2.2.2 Image, File & Voice Vectors
Threat actors use specific file types, image formats, and voice channels as vectors to deliver payloads or steal sensitive data.
Image and Multimedia Vectors Attackers hide malicious data inside ordinary-looking media to slip past filters. - Steganography: concealing a file or instructions inside another file. Command-and-control (C2) data can be hidden in the pixels of a .jpg or .png. - Malicious metadata: abusing EXIF or other embedded properties to carry scripts or exploit strings. - Image-based social engineering: fake or deepfake profile photos that build trust before credential harvesting.
File-Based Vectors and Cracking Files act both as malware carriers and as tools for cracking credentials. - Dictionary files: lists of common words and passwords (such as "Password123" or "qwerty") fed into automated login attempts. - Rainbow tables: precomputed tables of password hashes that reverse a hash to plaintext far faster than brute force — defeated by salting. - Digital certificates: X.509 files; if a CA is compromised, fraudulent certificates can sign malware or enable on-path (man-in-the-middle) attacks. - Removable media: USB drives remain a primary vector, especially against air-gapped systems.

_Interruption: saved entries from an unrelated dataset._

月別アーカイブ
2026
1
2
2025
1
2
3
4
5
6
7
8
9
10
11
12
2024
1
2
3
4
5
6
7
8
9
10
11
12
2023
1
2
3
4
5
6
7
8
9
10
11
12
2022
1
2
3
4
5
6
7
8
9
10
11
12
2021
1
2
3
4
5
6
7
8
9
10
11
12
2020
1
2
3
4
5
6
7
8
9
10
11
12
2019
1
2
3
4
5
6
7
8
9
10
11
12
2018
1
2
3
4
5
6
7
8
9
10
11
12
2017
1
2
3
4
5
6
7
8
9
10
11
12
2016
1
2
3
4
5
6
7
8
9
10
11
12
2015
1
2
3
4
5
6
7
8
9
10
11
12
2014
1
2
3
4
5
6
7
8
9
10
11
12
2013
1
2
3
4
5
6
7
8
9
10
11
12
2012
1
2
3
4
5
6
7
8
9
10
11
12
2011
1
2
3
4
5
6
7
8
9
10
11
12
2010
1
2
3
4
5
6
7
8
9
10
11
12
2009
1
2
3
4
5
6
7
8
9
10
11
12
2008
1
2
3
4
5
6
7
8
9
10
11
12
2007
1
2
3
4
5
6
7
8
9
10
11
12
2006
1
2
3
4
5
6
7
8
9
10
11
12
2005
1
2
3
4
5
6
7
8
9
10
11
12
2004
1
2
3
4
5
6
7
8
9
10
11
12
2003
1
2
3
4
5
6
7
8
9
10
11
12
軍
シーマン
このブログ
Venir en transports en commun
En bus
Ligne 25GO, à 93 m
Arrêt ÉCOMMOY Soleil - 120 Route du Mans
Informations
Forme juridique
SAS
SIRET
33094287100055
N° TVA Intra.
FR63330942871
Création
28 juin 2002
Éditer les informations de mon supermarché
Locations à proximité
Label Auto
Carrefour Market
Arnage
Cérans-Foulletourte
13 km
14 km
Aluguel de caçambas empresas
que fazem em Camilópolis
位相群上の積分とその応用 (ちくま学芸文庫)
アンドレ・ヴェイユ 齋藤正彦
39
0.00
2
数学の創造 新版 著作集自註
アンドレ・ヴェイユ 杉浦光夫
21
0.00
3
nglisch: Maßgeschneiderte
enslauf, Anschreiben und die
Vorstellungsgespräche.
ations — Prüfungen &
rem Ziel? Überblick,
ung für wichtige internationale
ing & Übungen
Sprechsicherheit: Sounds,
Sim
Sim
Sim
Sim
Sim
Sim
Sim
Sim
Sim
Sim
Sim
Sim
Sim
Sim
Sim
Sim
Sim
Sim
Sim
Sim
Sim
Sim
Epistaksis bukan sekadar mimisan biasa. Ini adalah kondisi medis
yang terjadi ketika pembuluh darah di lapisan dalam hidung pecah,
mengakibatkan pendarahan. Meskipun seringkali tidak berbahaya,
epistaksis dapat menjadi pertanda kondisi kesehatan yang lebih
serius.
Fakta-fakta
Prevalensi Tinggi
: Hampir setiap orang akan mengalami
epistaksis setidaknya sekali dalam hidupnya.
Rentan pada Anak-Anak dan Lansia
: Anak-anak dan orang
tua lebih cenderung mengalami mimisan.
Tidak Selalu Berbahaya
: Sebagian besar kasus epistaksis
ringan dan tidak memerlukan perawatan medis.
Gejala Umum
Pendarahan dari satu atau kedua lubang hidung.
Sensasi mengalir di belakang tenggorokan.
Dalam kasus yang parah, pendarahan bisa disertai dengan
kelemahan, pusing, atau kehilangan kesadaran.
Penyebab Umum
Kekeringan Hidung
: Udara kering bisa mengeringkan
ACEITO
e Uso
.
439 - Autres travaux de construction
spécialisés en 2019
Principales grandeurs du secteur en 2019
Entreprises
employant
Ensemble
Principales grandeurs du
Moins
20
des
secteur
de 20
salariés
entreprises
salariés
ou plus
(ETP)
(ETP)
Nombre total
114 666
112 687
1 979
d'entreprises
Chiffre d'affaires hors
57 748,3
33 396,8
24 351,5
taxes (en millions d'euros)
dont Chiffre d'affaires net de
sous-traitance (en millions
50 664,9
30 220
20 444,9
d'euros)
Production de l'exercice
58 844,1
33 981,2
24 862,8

Voice and Communication Vectors Mobile and IoT connectivity have widened the surface for audio-based attacks. - Vishing (voice phishing): social engineering over phone or VoIP, often with a spoofed Caller ID. - Voice recording and IoT: always-on devices and apps can be abused to eavesdrop on sensitive conversations. - AI / deepfake audio: cloning a target's voice to bypass voice authentication or authorize fraudulent wire transfers.
Quick recall - Dictionary attack → tries a list of likely passwords; relies on predictable human choices. - Rainbow table → precomputed hashes for fast cracking; stopped by salting. - Steganography → hiding data in plain sight inside other files (usually images). - X.509 → the standard format for digital certificates and PKI files. - Vishing → voice-based social engineering, often using Caller ID spoofing.